**Study text**
Meet NextGen Center’s Kyle T. Snyder

In early May, the North Carolina State University’s Institute for Transportation Research and Education announced the hiring of Kyle T. Snyder as the first permanent director for the NextGen Air Transportation Center. Snyder comes to the Center from Middle Tennessee State University, where he launched and managed that school’s Unmanned Air Systems program. EC|PCEDC E-News caught up with Snyder earlier this month.

Describe the NextGen Air Transportation Center

The NextGen Air Transportation Center (NGAT) started in 2008 to help prepare North Carolina for airspace modernization. A non-profit, university-research center, it is located at the Institute for Transportation Research and Education at North Carolina State University. Initially, the Center focused on developing and evaluating improvements to air traffic control, airspace management, airports and aerospace systems capacity and flight safety. A few years ago, the N.C. Military Foundation and N.C. Department of Transportation began researching the remotely-piloted aircraft industry (RPA) and N.C. DOT Aviation leadership said, “I think we can do more with our airspace to support this industry.” Soon after that, Gov. Beverly Perdue had been briefed on all the activity and she said, “Let’s do this. We need a RPA program for the state.” This became a new charter for the NGAT Center.

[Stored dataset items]
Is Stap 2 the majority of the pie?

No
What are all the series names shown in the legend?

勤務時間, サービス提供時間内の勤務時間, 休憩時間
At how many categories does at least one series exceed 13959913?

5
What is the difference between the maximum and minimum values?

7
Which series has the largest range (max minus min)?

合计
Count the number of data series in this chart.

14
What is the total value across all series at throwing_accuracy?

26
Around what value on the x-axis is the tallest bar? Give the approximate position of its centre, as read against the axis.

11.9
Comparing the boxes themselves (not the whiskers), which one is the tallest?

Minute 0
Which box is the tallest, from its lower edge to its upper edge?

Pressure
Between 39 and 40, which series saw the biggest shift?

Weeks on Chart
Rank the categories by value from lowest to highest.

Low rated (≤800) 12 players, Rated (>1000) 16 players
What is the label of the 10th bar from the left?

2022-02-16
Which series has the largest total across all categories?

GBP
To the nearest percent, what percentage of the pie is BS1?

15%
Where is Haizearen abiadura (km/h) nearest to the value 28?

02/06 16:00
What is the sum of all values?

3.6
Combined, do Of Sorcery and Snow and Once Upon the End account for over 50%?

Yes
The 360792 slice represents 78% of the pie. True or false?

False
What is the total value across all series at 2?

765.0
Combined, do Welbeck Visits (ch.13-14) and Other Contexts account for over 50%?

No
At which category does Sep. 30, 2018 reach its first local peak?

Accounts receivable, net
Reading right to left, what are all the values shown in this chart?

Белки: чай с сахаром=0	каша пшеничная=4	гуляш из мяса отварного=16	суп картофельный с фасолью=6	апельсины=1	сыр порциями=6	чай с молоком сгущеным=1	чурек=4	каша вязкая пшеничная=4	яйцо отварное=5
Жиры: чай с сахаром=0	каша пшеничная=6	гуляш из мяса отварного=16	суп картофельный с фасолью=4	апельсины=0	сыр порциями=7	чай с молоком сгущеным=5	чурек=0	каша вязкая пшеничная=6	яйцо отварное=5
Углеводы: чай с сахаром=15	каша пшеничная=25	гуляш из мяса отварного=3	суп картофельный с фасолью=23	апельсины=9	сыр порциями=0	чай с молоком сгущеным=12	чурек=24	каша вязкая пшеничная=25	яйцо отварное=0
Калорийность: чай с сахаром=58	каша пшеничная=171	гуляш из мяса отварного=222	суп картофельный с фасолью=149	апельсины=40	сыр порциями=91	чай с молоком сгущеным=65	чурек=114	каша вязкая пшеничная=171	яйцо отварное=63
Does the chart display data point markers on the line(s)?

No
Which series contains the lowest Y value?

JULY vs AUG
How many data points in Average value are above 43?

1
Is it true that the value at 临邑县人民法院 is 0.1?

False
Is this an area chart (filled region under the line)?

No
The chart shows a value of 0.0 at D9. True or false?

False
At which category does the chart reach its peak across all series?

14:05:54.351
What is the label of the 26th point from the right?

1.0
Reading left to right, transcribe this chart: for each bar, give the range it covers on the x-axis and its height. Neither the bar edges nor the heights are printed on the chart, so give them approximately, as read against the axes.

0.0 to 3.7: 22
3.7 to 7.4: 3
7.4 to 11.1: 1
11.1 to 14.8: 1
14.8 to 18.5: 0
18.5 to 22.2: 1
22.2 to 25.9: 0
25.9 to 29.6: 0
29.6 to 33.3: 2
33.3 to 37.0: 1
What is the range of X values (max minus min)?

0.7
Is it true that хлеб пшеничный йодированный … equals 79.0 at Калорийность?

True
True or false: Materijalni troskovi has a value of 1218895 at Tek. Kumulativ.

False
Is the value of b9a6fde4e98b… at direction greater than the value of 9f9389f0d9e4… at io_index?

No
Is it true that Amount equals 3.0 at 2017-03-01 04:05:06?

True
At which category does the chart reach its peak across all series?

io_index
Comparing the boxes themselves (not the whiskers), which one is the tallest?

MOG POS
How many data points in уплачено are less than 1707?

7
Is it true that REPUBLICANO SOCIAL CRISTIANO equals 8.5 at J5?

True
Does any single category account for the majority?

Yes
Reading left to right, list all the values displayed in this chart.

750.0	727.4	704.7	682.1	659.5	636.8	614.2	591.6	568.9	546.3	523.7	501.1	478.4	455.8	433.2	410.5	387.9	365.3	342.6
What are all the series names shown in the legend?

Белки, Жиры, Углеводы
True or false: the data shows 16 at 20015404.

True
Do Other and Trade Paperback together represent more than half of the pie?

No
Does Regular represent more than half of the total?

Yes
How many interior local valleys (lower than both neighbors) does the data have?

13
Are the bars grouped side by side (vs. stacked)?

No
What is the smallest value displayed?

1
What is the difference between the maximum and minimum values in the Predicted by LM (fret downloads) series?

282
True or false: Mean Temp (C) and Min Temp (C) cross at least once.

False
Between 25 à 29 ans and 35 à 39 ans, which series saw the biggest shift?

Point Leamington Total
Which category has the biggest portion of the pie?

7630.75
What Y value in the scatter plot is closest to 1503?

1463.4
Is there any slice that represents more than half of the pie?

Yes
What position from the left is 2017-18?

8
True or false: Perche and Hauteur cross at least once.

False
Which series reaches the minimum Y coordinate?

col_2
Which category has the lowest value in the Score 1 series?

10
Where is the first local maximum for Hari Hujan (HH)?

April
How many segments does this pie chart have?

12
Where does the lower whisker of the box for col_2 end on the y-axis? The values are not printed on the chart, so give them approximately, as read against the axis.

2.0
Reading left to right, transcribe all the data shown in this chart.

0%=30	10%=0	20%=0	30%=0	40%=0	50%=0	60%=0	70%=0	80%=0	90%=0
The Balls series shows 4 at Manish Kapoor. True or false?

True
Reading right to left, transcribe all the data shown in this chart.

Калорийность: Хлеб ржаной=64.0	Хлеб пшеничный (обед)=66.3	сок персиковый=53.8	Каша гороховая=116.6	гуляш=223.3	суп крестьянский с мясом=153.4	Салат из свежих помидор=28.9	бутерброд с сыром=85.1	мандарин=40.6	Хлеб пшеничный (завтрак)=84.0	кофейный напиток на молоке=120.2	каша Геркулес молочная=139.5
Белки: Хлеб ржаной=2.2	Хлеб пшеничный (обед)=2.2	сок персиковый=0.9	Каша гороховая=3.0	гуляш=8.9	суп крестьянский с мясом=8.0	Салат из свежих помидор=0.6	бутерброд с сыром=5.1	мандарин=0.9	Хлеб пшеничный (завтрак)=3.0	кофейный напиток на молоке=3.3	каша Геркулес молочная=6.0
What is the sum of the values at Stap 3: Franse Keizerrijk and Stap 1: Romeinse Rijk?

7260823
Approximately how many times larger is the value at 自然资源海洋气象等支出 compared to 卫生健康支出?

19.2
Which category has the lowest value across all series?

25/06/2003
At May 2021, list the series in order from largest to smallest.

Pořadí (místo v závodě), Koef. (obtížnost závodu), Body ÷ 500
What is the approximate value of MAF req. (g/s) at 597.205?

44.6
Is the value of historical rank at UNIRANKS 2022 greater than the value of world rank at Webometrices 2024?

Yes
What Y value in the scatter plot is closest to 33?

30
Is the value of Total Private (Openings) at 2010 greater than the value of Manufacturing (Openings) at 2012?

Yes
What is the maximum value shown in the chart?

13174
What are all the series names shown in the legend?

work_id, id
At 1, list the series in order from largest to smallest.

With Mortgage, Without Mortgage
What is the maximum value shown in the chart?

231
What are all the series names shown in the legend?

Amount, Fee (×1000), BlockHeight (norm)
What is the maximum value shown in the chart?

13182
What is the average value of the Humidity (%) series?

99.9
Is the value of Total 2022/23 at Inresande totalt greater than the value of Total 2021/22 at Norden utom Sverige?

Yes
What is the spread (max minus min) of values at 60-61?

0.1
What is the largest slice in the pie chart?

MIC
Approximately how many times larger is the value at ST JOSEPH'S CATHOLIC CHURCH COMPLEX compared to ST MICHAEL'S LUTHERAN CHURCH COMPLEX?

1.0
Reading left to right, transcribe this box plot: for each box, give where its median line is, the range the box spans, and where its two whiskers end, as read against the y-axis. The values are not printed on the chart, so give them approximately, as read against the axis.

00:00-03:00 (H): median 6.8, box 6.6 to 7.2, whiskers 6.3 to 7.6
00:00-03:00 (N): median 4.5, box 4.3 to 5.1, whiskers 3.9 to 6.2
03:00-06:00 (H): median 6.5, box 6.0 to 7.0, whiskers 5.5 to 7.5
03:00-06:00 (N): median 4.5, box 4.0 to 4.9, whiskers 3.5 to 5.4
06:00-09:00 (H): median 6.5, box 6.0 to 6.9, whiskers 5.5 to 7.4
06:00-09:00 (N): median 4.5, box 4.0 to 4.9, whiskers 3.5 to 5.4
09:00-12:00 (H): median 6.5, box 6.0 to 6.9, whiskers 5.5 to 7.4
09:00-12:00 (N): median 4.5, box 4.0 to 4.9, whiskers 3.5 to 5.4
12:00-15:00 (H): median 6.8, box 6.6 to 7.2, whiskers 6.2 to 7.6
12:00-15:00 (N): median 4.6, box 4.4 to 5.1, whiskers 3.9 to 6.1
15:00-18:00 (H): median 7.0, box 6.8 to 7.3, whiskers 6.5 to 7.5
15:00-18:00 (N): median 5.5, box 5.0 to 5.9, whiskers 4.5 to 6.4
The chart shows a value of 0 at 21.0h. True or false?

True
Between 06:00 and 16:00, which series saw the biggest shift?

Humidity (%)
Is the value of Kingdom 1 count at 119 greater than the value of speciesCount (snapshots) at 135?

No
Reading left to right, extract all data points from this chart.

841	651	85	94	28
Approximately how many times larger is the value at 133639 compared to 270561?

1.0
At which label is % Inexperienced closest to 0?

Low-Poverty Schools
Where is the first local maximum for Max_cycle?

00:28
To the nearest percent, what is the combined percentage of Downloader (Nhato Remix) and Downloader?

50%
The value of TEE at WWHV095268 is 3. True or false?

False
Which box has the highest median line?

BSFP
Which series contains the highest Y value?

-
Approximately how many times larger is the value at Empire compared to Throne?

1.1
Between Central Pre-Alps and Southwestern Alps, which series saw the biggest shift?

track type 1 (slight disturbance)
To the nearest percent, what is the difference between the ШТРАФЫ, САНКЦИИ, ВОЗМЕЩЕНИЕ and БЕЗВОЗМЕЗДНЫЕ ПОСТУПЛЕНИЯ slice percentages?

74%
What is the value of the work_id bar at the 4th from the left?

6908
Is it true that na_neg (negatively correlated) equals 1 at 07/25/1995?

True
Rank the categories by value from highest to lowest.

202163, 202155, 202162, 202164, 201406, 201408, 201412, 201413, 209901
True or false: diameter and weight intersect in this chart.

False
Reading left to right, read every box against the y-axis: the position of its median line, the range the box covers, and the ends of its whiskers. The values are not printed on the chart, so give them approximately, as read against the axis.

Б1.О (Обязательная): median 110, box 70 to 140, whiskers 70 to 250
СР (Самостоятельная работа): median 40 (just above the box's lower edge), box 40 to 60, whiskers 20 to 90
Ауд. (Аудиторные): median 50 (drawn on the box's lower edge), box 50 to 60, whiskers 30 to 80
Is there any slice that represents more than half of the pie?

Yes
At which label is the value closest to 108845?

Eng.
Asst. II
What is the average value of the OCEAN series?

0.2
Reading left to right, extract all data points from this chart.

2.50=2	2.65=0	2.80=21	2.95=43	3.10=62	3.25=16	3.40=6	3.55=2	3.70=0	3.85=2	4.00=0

**Activities**
(1) According to the Kyle Snyder article, in what year did the NextGen Air Transportation Center start?
(2) Copy the Kyle Snyder article word for word, everything from "Meet NextGen Center’s" down to "earlier this month.".
(3) Write the next part of the Kyle Snyder article, picking up right after its last sentence.
The items have nothing to do with what you're asked here.

**Answers to the tasks**
(1) 2008

(2)
Meet NextGen Center’s Kyle T. Snyder

In early May, the North Carolina State University’s Institute for Transportation Research and Education announced the hiring of Kyle T. Snyder as the first permanent director for the NextGen Air Transportation Center. Snyder comes to the Center from Middle Tennessee State University, where he launched and managed that school’s Unmanned Air Systems program. EC|PCEDC E-News caught up with Snyder earlier this month.

(3)
How did you come to be the Center’s first permanent director?

Meanwhile, I’m over at Middle Tennessee State University, where I had launched the school’s unmanned air systems program. Previously, I had worked for the Association for Unmanned Vehicle Systems International (AUVSI), supporting the industry from a global perspective. I had met with and was supporting the team that was doing the homework for evaluating North Carolina’s RPA potential with available airspace, industry and research capabilities. I’m from North Carolina originally and the chance to come home was something that was extremely attractive to my family. About this time last year, I told my wife, “They’re going to ask me who they should hire.” We were both ready to go.

What do you find appealing about your job?

Heading up the NGAT Center helps light the entrepreneurial fire in me. Industry is constantly looking for opportunities to provide new services and find an economical edge. The university environment provides the ideal setting to conduct research while evaluating the “art of the possible.” If you think about it, RPA technology and potential benefits are still in their infancy. There is no better place than a university to coordinate industry movers, with research leaders and student energy to reshape the future. I like working with the businesses across the state that will develop the RPA technology, along with the state agencies and potential commercial users that will benefit from it – the Department of Emergency Management, Public Safety, N.C. Wildlife, Department of Transportation, to name a few.

Describe some of the RPA applications that will benefit North Carolina.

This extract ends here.